How Many Lives? Documentary
Turns a 180-Foot Mural Into a Call for Reflection

How Many Lives? Documentary Film directed by Duda Penteado and produced by Unshakeable Productions explores the impact of local and national gun violence through the eyes of 25 Jersey City high-school and college students who created a 180-foot long mural titled “How Many Lives?” that spans across the back of a series of buildings on Kearney Avenue and is visible from the West Side Avenue light rail station.

In working with fine artists Duda Penteado and Catherine Hart the film, "How Many Lives?" follows student artists as they depict numerous well-publicized killings and mass murders, some that are local and deeply personal, others that have occurred across the country. Among the images painted by students on the mural are the Sandy Hook Elementary School, the site of one of the deadliest mass school shooting in American history, Philando Castile, who was shot and killed by police during a traffic stop, and a portrait of Jersey City Det. Melvin Vincent Santiago, who was fatally shot in the line of duty in 2014, which was painted by the late Detective's younger brother, Alex Bride.

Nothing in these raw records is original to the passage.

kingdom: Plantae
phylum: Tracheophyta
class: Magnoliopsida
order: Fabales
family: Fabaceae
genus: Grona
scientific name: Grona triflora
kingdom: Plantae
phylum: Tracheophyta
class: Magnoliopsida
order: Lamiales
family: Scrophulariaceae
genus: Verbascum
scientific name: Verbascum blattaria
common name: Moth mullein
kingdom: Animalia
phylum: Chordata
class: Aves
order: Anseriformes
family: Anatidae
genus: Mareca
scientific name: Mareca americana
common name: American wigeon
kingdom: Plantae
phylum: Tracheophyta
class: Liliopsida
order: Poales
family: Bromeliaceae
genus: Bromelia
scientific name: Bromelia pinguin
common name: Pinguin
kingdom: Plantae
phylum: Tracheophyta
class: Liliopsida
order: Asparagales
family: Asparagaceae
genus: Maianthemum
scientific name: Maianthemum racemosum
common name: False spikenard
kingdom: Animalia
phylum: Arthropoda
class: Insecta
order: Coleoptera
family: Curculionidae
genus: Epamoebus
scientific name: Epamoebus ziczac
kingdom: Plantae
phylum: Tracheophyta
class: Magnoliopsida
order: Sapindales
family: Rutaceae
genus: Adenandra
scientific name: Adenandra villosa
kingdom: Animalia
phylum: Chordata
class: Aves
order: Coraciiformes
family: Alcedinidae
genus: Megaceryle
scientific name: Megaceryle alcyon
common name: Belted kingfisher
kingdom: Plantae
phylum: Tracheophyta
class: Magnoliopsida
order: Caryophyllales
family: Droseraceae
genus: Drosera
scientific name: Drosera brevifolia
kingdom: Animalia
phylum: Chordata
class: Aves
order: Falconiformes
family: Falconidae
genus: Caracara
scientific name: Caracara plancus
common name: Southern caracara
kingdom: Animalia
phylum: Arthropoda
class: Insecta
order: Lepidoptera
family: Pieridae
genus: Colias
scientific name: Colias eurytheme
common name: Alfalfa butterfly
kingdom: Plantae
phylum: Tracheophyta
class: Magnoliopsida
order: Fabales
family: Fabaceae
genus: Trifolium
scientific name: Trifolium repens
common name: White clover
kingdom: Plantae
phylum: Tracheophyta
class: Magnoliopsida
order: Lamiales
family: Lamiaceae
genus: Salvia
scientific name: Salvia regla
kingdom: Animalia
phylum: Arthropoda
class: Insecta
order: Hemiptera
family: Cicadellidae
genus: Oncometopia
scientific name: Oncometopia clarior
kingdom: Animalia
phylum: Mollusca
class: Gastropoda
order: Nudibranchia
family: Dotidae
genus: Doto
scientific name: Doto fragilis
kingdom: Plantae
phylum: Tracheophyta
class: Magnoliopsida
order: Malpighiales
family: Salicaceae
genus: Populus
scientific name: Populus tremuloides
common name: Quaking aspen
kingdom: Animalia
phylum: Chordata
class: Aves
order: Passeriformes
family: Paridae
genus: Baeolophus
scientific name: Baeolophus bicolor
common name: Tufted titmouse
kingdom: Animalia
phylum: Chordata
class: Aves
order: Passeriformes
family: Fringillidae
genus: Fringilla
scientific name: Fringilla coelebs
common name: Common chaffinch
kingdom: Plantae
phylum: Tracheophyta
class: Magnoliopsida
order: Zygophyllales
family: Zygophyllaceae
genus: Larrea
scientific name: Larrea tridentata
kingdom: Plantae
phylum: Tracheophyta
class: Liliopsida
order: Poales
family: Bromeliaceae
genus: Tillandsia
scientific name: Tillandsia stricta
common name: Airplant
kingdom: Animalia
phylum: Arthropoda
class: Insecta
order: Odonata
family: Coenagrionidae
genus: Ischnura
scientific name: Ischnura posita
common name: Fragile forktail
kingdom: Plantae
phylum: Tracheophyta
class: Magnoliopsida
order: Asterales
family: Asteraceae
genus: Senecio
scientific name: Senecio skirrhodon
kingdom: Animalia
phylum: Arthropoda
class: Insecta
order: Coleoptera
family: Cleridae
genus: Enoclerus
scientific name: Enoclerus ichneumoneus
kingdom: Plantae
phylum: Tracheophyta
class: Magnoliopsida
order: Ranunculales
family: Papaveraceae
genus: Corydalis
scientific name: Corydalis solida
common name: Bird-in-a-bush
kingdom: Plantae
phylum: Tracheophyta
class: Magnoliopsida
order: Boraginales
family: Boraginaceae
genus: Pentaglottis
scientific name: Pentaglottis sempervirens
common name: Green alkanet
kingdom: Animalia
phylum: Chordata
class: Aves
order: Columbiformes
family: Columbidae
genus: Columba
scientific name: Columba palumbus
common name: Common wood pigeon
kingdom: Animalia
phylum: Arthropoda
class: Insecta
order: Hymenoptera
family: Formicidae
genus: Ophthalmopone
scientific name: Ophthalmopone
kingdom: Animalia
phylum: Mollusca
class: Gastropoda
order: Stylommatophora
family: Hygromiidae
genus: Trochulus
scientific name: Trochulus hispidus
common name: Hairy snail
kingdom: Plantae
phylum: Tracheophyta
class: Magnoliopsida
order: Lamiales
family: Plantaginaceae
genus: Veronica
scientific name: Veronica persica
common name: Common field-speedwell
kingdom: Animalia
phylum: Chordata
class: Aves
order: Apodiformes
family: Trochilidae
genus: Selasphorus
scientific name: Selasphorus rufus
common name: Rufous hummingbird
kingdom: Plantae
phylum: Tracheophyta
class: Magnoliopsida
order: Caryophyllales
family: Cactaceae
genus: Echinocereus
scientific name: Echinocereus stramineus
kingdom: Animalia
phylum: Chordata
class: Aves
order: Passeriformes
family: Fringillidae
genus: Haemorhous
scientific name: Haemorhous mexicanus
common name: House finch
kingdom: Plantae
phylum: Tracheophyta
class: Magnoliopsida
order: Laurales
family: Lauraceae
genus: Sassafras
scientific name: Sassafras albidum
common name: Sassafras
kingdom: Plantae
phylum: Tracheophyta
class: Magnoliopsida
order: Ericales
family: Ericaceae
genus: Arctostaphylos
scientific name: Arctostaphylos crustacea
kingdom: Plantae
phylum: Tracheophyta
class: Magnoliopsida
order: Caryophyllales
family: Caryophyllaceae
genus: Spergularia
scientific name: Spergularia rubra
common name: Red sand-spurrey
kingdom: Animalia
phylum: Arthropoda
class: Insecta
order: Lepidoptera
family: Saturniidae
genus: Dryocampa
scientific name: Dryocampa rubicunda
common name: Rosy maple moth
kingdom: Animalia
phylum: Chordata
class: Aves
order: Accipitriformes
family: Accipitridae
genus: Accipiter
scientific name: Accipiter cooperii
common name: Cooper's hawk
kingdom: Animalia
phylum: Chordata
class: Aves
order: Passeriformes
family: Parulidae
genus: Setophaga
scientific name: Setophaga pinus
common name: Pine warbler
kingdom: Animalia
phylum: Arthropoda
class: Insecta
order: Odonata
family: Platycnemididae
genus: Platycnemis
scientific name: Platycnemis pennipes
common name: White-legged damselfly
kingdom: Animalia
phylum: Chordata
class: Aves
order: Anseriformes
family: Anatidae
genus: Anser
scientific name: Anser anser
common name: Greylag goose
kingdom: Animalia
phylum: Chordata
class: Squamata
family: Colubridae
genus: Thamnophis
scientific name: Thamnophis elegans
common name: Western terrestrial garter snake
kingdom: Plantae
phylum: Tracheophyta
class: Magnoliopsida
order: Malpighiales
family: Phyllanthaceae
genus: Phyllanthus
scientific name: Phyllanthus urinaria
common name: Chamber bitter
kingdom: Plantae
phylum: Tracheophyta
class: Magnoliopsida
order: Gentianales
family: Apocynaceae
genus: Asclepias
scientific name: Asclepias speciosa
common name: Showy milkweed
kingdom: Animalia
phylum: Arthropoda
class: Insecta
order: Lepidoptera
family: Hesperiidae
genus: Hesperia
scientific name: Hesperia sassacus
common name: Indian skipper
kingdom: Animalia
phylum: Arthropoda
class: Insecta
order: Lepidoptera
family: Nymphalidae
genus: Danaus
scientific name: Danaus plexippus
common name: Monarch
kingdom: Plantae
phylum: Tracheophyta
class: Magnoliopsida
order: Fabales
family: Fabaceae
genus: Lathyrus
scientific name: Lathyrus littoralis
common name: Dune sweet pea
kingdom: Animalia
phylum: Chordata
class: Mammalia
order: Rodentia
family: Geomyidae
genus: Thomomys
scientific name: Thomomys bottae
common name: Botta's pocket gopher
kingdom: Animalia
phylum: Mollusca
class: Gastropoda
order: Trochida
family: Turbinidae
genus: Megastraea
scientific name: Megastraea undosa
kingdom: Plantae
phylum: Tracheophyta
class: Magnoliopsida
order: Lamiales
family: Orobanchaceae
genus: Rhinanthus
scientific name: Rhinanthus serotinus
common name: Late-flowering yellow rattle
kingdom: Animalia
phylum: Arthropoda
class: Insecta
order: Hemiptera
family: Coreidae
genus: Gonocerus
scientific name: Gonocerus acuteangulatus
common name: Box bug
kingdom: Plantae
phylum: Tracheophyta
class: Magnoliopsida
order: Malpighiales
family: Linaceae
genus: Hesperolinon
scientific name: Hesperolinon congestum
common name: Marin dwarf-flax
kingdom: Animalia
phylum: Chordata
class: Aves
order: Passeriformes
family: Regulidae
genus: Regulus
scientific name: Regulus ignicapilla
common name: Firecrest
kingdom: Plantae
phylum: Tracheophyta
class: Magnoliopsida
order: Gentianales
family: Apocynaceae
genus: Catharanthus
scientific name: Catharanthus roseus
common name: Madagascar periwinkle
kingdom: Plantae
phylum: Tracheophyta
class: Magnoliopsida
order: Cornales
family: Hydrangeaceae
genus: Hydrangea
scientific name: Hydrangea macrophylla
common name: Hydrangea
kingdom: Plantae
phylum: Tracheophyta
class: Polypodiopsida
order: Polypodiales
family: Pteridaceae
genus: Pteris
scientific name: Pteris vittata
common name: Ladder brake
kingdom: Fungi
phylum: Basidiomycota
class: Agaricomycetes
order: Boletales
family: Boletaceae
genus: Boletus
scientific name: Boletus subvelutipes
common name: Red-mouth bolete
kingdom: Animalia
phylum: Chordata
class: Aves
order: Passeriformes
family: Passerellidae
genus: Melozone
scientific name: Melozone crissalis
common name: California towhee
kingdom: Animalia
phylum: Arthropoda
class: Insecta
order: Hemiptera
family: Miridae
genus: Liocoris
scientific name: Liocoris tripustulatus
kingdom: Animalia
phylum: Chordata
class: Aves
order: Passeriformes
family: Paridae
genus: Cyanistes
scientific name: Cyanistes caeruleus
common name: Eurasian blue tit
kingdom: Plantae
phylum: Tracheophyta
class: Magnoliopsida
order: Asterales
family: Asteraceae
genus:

The Documentary Film is a raw & transparent journey that simultaneously explores the American gun-control dilemma on a national and macro-level while venturing through the mirco-complexities that are experienced by a vulnerable group of teens in Jersey City who’ve been directly impacted by the unfortunate deadly reality of having lost loved ones to gun violence.

Duda Penteado, who directed the documentary and mentored the students as they painted the mural, takes the audience on an artistic journey beyond the barrel of a smoking gun throughout the film while exploring the tremendously weighty entanglements of the controversial issue of gun violence. Duda hopes America may be at a "turning point" in how gun violence is viewed.

"Art can facilitate a conversation," he said. "When you see an artwork, it takes you to a deeper level of thinking."

The Film also features the National March For Our Lives Rally in Washington D.C and the March For Our Lives Rally in Jersey City. The Film illuminates the voices of Gun Violence Survivors and the Youth as they explore Gun Violence as the Public Health Epidemic it is.

"My childhood friend, he was shot in broad daylight ... Nobody called the cops, nobody called the ambulance, people just pulled out their phones and recorded him, watching him struggle for his life," Student Artist Saidah Abdulkarim says in the film's trailer.

The social, political, and economic inquisitions that the film provokes is nothing short of brilliant because it aims to remain neutral and objective to its title. The Film is not only a call to action but a broader introspection about how the arts is a vehicle to steer the culture towards mutuality and collective understanding amidst tribalist extremes.

Instead of pushing the Jersey City teens to petition their legislators, which he is not adverse to, he challenges a discussion about the way people see & perceive the world around them through emotion, fear, and structures of government.